──────── Exercise data

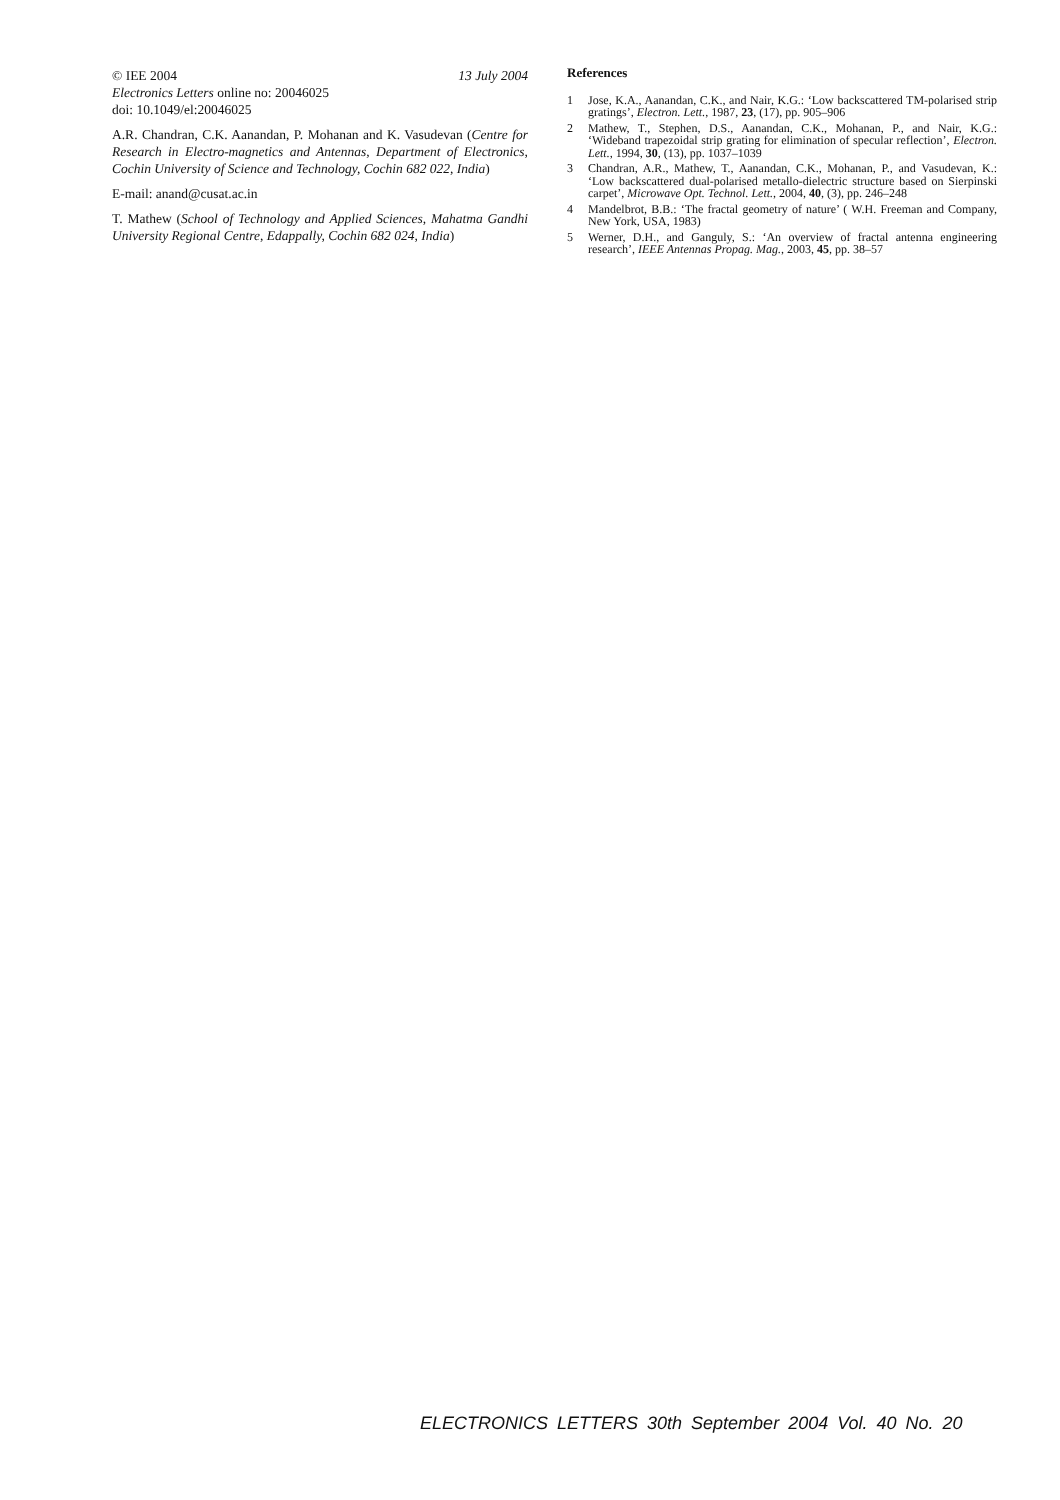© IEE 2004 13 July 2004
Electronics Letters online no: 20046025
doi: 10.1049/el:20046025
A.R. Chandran, C.K. Aanandan, P. Mohanan and K. Vasudevan (Centre for Research in Electro-magnetics and Antennas, Department of Electronics, Cochin University of Science and Technology, Cochin 682 022, India)
E-mail: anand@cusat.ac.in
T. Mathew (School of Technology and Applied Sciences, Mahatma Gandhi University Regional Centre, Edappally, Cochin 682 024, India)
References
1 Jose, K.A., Aanandan, C.K., and Nair, K.G.: ‘Low backscattered TM-polarised strip gratings’, Electron. Lett., 1987, 23, (17), pp. 905–906
2 Mathew, T., Stephen, D.S., Aanandan, C.K., Mohanan, P., and Nair, K.G.: ‘Wideband trapezoidal strip grating for elimination of specular reflection’, Electron. Lett., 1994, 30, (13), pp. 1037–1039
3 Chandran, A.R., Mathew, T., Aanandan, C.K., Mohanan, P., and Vasudevan, K.: ‘Low backscattered dual-polarised metallo-dielectric structure based on Sierpinski carpet’, Microwave Opt. Technol. Lett., 2004, 40, (3), pp. 246–248
4 Mandelbrot, B.B.: ‘The fractal geometry of nature’ ( W.H. Freeman and Company, New York, USA, 1983)
5 Werner, D.H., and Ganguly, S.: ‘An overview of fractal antenna engineering research’, IEEE Antennas Propag. Mag., 2003, 45, pp. 38–57
ELECTRONICS LETTERS 30th September 2004 Vol. 40 No. 20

────────────────

What is the number of lines in the records that contain the string "strip"? Give only that number.

2